Esports in the Olympics?
Along with the ongoing question of esports as a sport comes the recent push by some (Intel, Alibaba, an international esports federation headquartered in Korea, and others) for the inclusion of esports in the Olympics.
However, if this were to happen, several things need to take place first, being:
1) we do need to start referring to an individual title or titles and the distinct competitions around them within esports, and not the ‘esports’ generalization. By this I mean that the term ‘esports’ is to the ‘Olympic Games’ as ‘Overwatch’ is to basketball, or ‘League of Legends’ is to mogul skiing.
The Olympic Games is a series of sporting events, played out under flags and nations. For esports to be included within that context, we need to drill down.
‘Esports’ as a singular event, can’t be in the Olympics, but a competition involving professional players competing in relation to a specific title or titles, for medals, could.
The following diagram explains the basics of the IOC and Esports events models:
2) an International Federation (IF), which the IOC can recognise as governing that sport, or in the esports case, a title (or titles), in compliance with the IOC’s Olympic Charter, needs to be formed..
Discussions about Intel, or Alibaba, or a publisher, or an event organiser, are somewhat misguided as under the Olympic Charter the IOC recognises (and works with) IFs.
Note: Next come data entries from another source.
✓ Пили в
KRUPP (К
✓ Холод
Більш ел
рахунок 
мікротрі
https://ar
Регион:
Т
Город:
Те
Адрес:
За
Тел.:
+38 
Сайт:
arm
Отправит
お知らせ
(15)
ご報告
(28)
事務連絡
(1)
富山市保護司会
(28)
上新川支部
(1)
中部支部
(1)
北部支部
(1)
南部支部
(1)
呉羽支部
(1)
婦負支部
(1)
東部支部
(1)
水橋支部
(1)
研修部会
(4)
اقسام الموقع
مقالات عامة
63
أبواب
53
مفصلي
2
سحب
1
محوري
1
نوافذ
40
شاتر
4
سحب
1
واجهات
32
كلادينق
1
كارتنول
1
Principle 22 of the Olympic Charter says –
“IOC may recognise as IFs international non-governmental organisations governing one or several sports at the world level, which extends by reference to those organisations recognized by the IFs as governing such sports at the national level.”
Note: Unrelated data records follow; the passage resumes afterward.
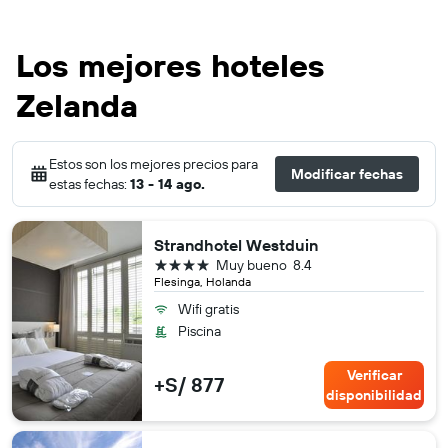
Los mejores hoteles
Zelanda
Estos son los mejores precios para
Modificar fechas
estas fechas:
13 - 14 ago.
Strandhotel Westduin
4 estrellas
Muy bueno
8.4
Flesinga, Holanda
Wifi gratis
Piscina
Verificar
+S/ 877
disponibilidad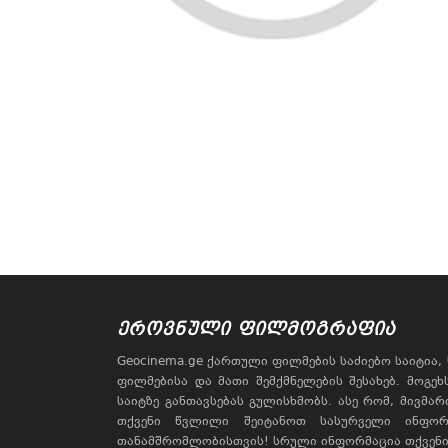
ᲔᲠᲝᲕᲜᲣᲚᲘ ᲤᲘᲚᲛᲝᲒᲠᲐᲤᲘᲐ
Geocinema.ge ქართული ფილმების საძიებო საიტია
ფილმებისა და მათი შემქმნელების შესახებ. მოგე
საიტზე განთავსებას გულისხმობს. ასე რომ, მივმა
თქვენი წვლილი შეიტანოთ სასურველი ინფორ
თანამშრომლობისთვის! სრული ინფორმაცია თქვენი 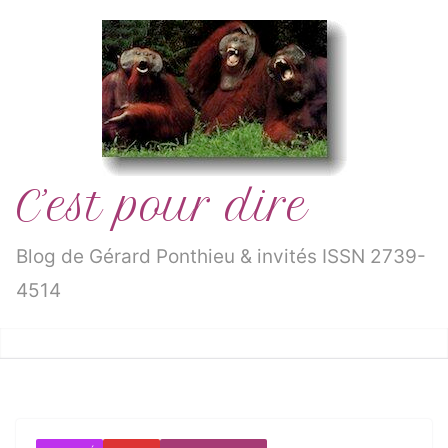
Passer
au
contenu
C’est pour dire
Blog de Gérard Ponthieu & invités ISSN 2739-
4514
Will the IOC recognise an IF that doesn’t govern its sport? Govern meaning control, or ability to exert power in a sports governance sense?
Who controls esports? Where does the power lie with esports? How is power exerted over what is software? Such power surely lies with the publishers, or a tournament organiser with great IP license agreements.
Taking that idea further; will a publisher, or an independent developer, or a third-party tournament organiser with watertight IP licenese agreements (or maybe even a handy assignment of IP for the purposes of running an Olympic tournament) (again, owning the IP in the game – akin to an IF wielding a ‘sporting power’ in traditional sports), keen to have their video game title included in Olympic competition where players compete for Olympic medals, establish an IF for their title?
Such esport title specific IF would have to be a not for profit company (separate legal identity), compliment with the WADA Code, and ensure that the “sport” upholds the principles of Olympism, including supporting gender diversity and the basic aims of member protection.
Then, what happens under that IF on a national level? Who picks the players/athletes competing for each nation?
This may take years to sort out – or the IOC, seeing the commercial upside, updates and amends its own Charter to enable it to recognise a body claiming to govern all of esports, or a publisher on its own right, without being structured as a traditional IF?
Or maybe, if Alibaba and Jack Ma want inclusion bad enough, Alisports will establish such an IOC-friendly IF, such as the ‘International Vainglory Federation’ (or similar – used for purposes of giving an example only) so as to include its title ‘Vainglory’ as a medal event at a future Olympic Games?
I suggest that we seriously consider the motives of those making such a push here. If not handled well, esports as a whole may suffer a set back?
For me, I would argue, and have argued publicly, that the IOC, with low attendance figures and disappointing TV ratings, needs esports more than the other way around – certainly from a purely commercial argument, this makes sense?
In the meantime, let’s just let esports do just fine on its own.